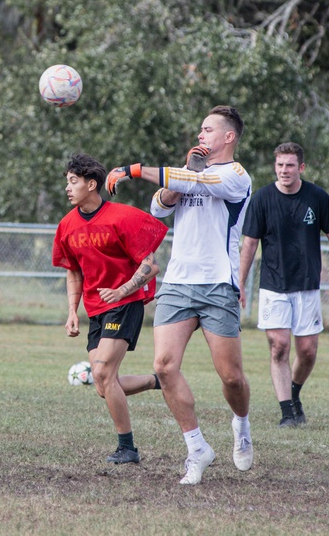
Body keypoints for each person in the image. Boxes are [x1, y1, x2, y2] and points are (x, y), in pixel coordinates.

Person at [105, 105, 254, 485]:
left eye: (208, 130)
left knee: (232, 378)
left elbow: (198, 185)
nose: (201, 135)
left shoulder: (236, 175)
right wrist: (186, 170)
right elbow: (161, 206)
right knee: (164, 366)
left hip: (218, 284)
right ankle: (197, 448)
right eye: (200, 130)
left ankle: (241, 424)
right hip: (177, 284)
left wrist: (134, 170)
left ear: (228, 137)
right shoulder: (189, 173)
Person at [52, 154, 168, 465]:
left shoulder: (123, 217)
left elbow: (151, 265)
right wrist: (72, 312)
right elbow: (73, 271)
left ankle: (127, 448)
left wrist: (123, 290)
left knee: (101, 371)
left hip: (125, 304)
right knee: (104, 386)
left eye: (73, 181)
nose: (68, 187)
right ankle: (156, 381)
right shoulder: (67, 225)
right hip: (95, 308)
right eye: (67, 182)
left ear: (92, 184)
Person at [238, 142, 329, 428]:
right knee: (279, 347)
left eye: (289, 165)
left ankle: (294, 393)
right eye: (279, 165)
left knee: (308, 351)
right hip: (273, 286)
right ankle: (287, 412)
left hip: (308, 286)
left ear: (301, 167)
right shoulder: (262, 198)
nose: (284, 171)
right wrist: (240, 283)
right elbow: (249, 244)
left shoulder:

**What this task involves:** Filter the entries down to the lines with the word "knee" in them.

**Worked solution:**
left knee: (232, 378)
right knee: (164, 366)
left knee: (101, 371)
right knee: (104, 386)
right knee: (279, 347)
left knee: (308, 351)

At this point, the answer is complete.